I think out of all this, we'll see some positive change, because the change only comes when the crisis is at its highest point, said David Cornell, a director in Mumbai for UK-based fund manager Ocean Dial. Have we got to the point of maximum crisis yet? Perhaps not.
HAVING IT BOTH WAYS
The plight of liquor baron Vijay Mallya's Kingfisher Airlines, scrambling to keep creditors at bay as it tries to raise equity, is an example of the gap between India's industrial aspirations and the problem of how to pay for them.
Taxes make jet fuel in India 60-70 percent more costly than the global average, but fares are cheap as loss-making state-run Air India sells tickets below cost, prompting others to respond.
Cellphone calls cost about 1 U.S. cent per minute, the lowest just about anywhere, but carriers pay 19-28 percent of their revenue to the government, according to a PwC report, a bigger share than in neighbouring countries or in Europe.
Millions of farmers receive cheap or free power, a populist measure that discourages investment in new plants for fear that debt-strapped state electricity boards cannot pay for them.
Still, India wants to build $1 trillion worth of infrastructure in the five years to 2017, with the private sector expected to pay for half of that. The wish-list includes 600 million broadband connections by 2020.
Who is going to build those 600 million broadband connections? asked Marten Pieters, who heads the local unit of Vodafone, India's biggest foreign corporate investor.

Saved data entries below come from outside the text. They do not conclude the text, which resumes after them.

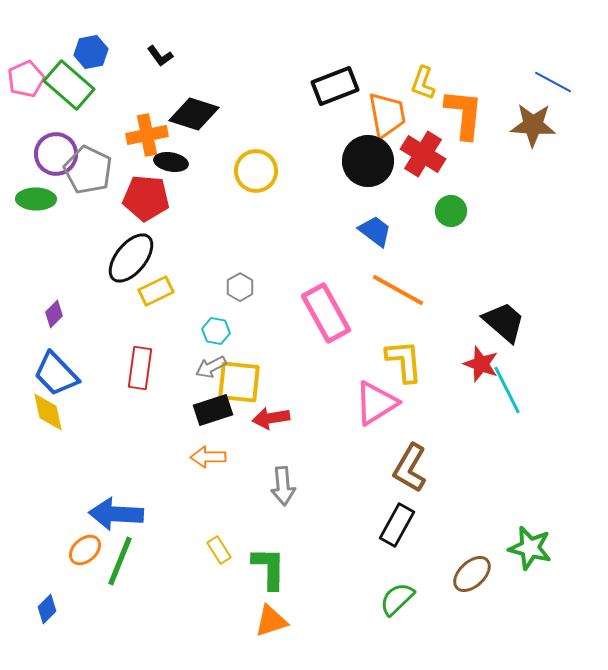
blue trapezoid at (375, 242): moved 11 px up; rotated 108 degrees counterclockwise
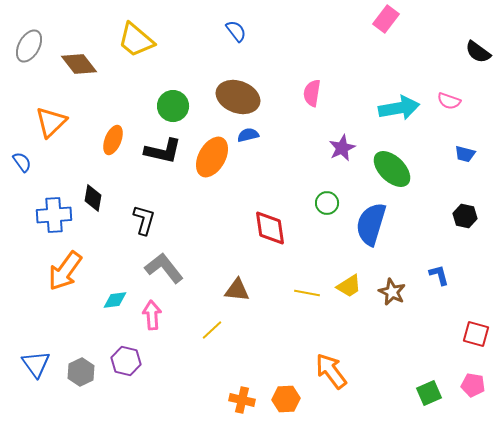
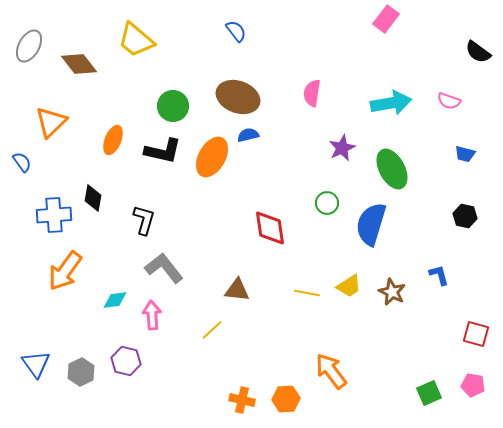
cyan arrow at (399, 108): moved 8 px left, 5 px up
green ellipse at (392, 169): rotated 18 degrees clockwise
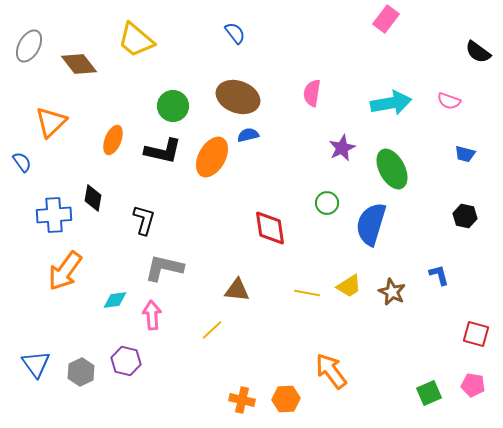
blue semicircle at (236, 31): moved 1 px left, 2 px down
gray L-shape at (164, 268): rotated 39 degrees counterclockwise
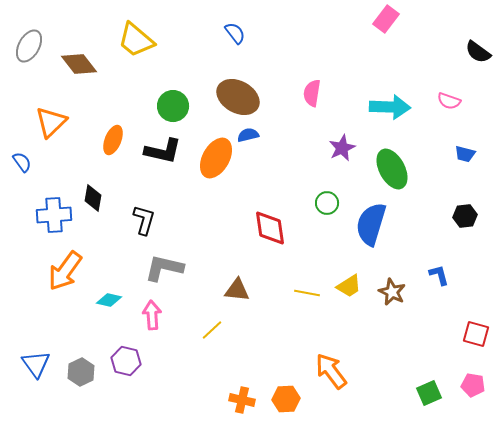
brown ellipse at (238, 97): rotated 9 degrees clockwise
cyan arrow at (391, 103): moved 1 px left, 4 px down; rotated 12 degrees clockwise
orange ellipse at (212, 157): moved 4 px right, 1 px down
black hexagon at (465, 216): rotated 20 degrees counterclockwise
cyan diamond at (115, 300): moved 6 px left; rotated 20 degrees clockwise
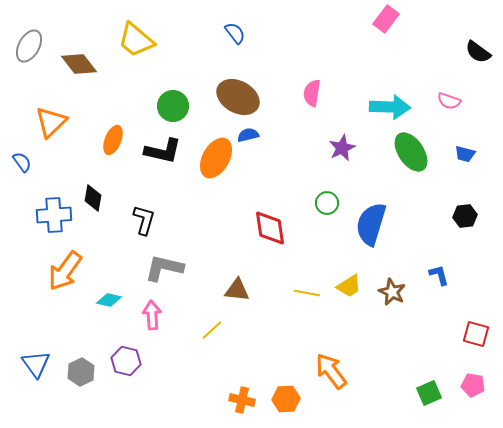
green ellipse at (392, 169): moved 19 px right, 17 px up; rotated 6 degrees counterclockwise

Vodafone, the country's No.2 cellphone player by revenue, last year booked a 2.3 billion pound impairment charge on its India operation and has been an outspoken critic of regulatory policy in the country.
I'm not saying, 'government come and help me.' I'm just saying, 'government, realise that in this situation you cannot expect the companies to keep investing forever if there is no return for the investors', he told Reuters last month.
WAKE UP CALL?
While the government of Manmohan Singh recognizes a need for reforms, it has been unable to implement them because it is sidetracked by corruption scandals and a fractious coalition.
As policymaking stalls, the economic outlook deteriorates. Some analysts now expect sub-7 percent growth in the fiscal year starting in April, far below India's ambitions for China-like double-digits. Inflation remains near 10 percent and the plunge in the rupee adds to a sense of alarm.
Kingfisher is expected to have a tough time finding investors, while smaller cellular carriers are said by industry insiders to have slowed or stopped investing. Without reforms, about 560 billion rupees in loans to the power sector are at risk, ratings agency CRISIL said in October.
In one recent hopeful sign, India unexpectedly increased by $10 billion foreign investment limits on local bonds.
India's aviation minister has asked states to cut the sales tax on jet fuel, although they have not yet done so. The government may also lift a ban on foreign airlines investing in Indian carriers, which could provide a lifeline to Kingfisher.
A pending telecoms policy could make it easier for operators to merge with each other or exit, reducing competition.
State electricity boards have begun to raise tariffs.
In some cases, the market is doing what regulators have not. After years of ferocious competition, cellular firms have begun to push up call rate and shares in carriers Bharti Airtel and Idea Cellular have raised this year as weaker players are unable to compete aggressively.
There is enough awareness in the country that unless we improve the health of the state electricity boards, the entire progress, economic progress will come to a halt, Akhil Gupta, India head of U.S. private equity giant Blackstone Group, told the recent Reuters India Investment Summit.
Blackstone has invested nearly $780 million in five Indian power companies in the last two years. Gradually people are saying, look: you can't have your cake and eat it too, he said.